According to Mr. Chiu, “Sometimes, depending on how the imitation product is advertised for sale, the imitator may be liable for passing off as well. This normally happens when the products are advertised in a manner that creates a high likelihood of confusion for the customer, leading them to believe they may be buying from the actual designer brand.”

In China, the law is a little different.

“In China, due to historical reasons, the courts generally use copyright only to protect designs with artistic merit, and copyright is less applicable to designs without artistic merit. This makes the hurdle a bit higher for brand owners to succeed on the ground of copyright infringement,” Mr.

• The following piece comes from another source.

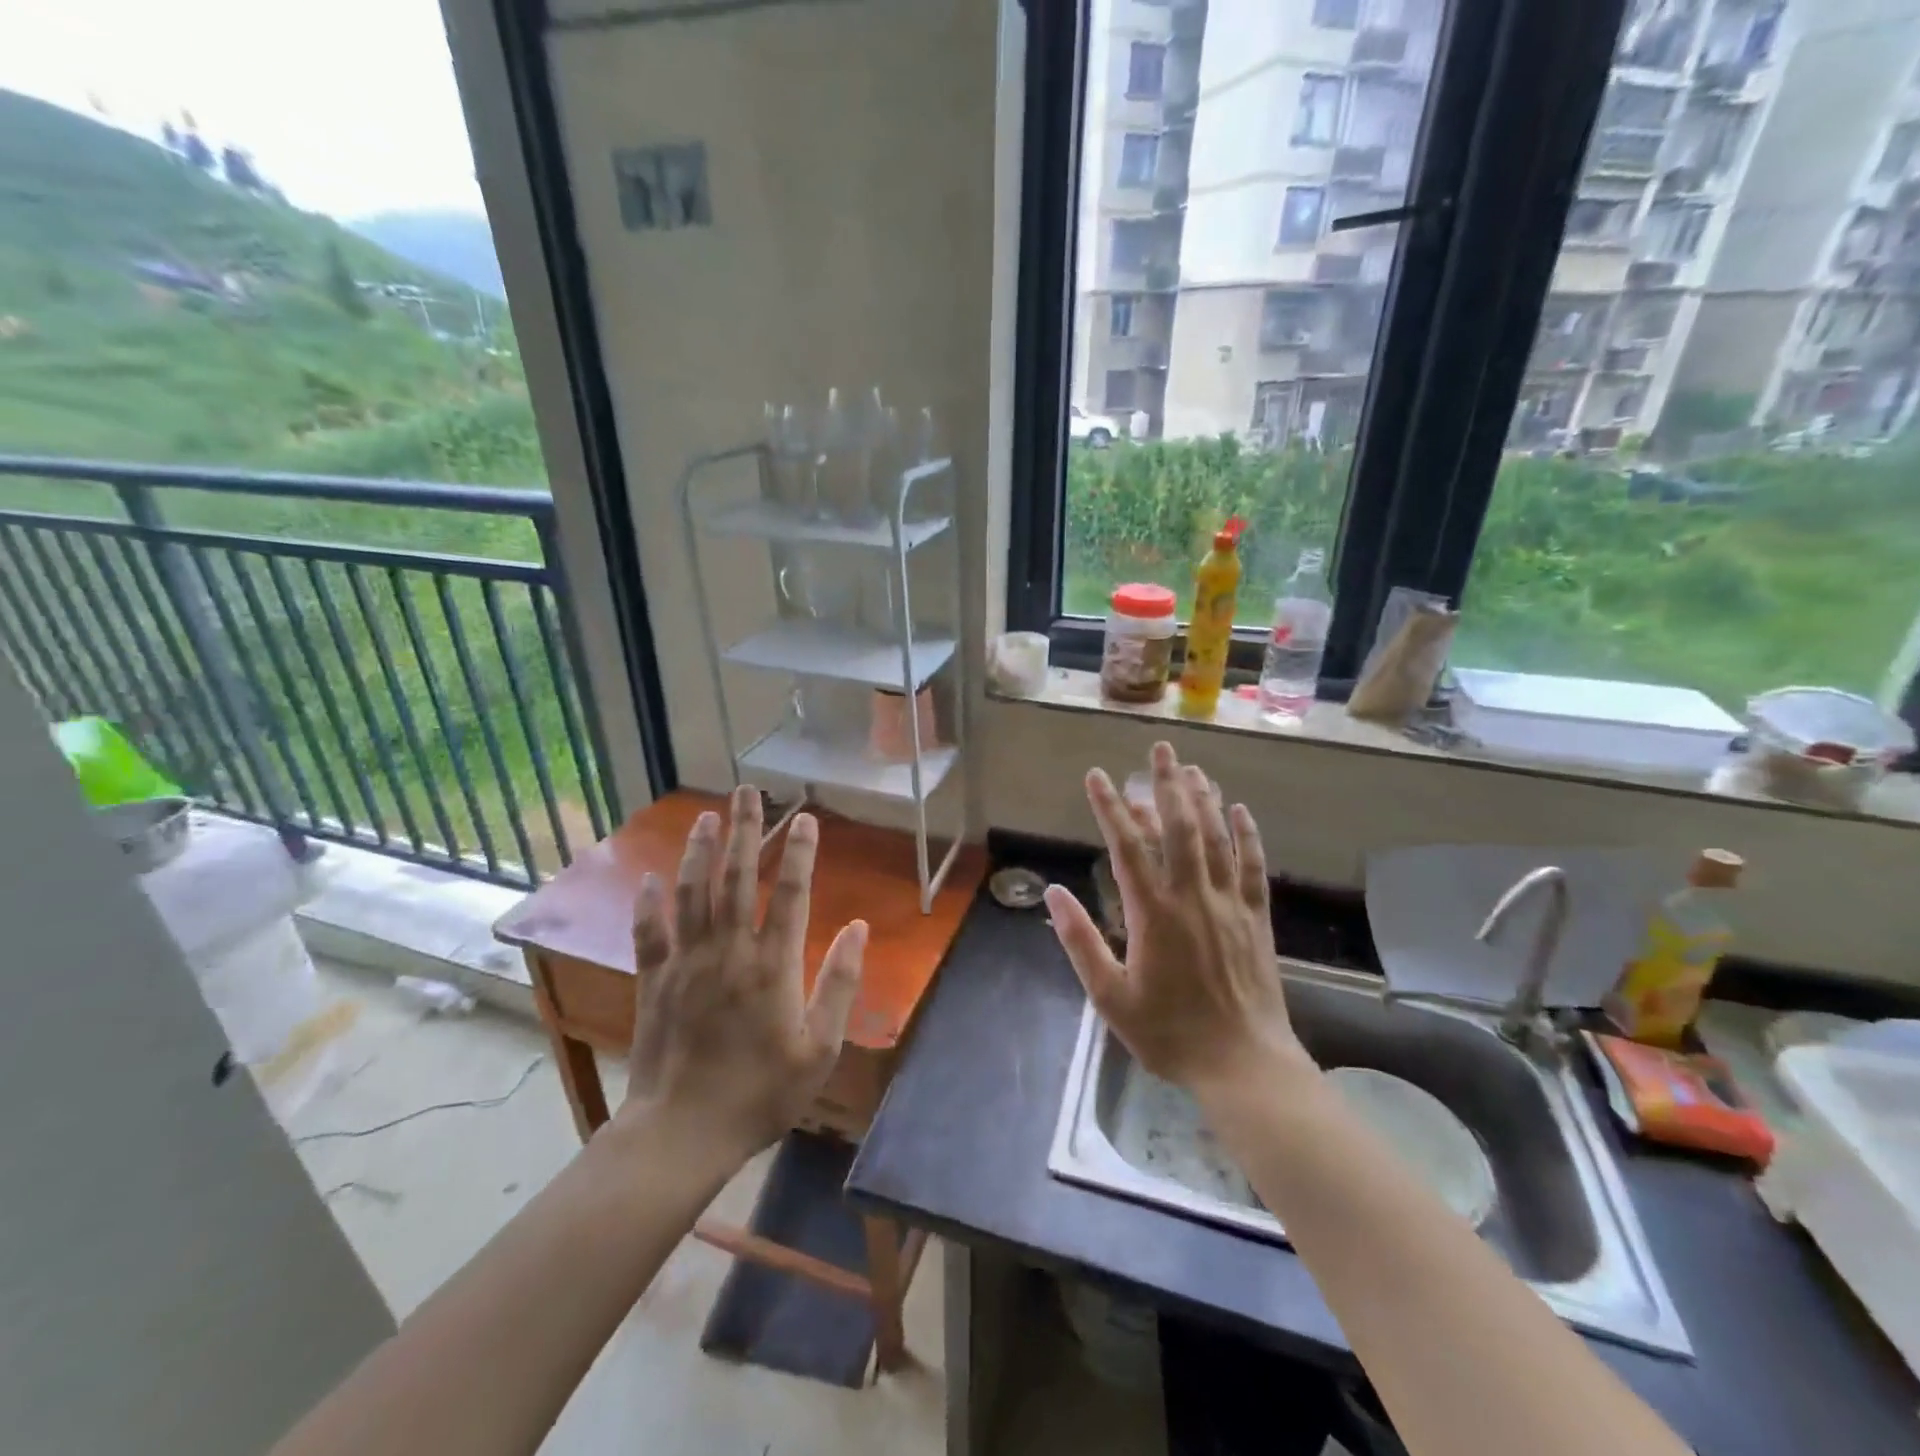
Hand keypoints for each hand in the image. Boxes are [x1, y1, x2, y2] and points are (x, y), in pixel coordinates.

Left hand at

Chiu explained.

“While some fashion items meet this criterion, not all high-end products are ‘artistic,’” he said. For example, generic T-shirt designs which don’t have complicated patterns may fall below the “artistic” standard of copyright law, he noted.

For this reason, brand owners in China need design patents to avoid enforcement problems.

“For now, luxury brand owners in China have changed their strategy,” he said. “Although copyright law in China has its hurdles, brands protect their products by design patents and copyright in parallel—on one hand for more comprehensive protection, and on the other hand to facilitate proof of copyright.”

By having design patent registration, Mr. Chiu said, they can more likely persuade infringing manufacturers that their IP is easily enforceable.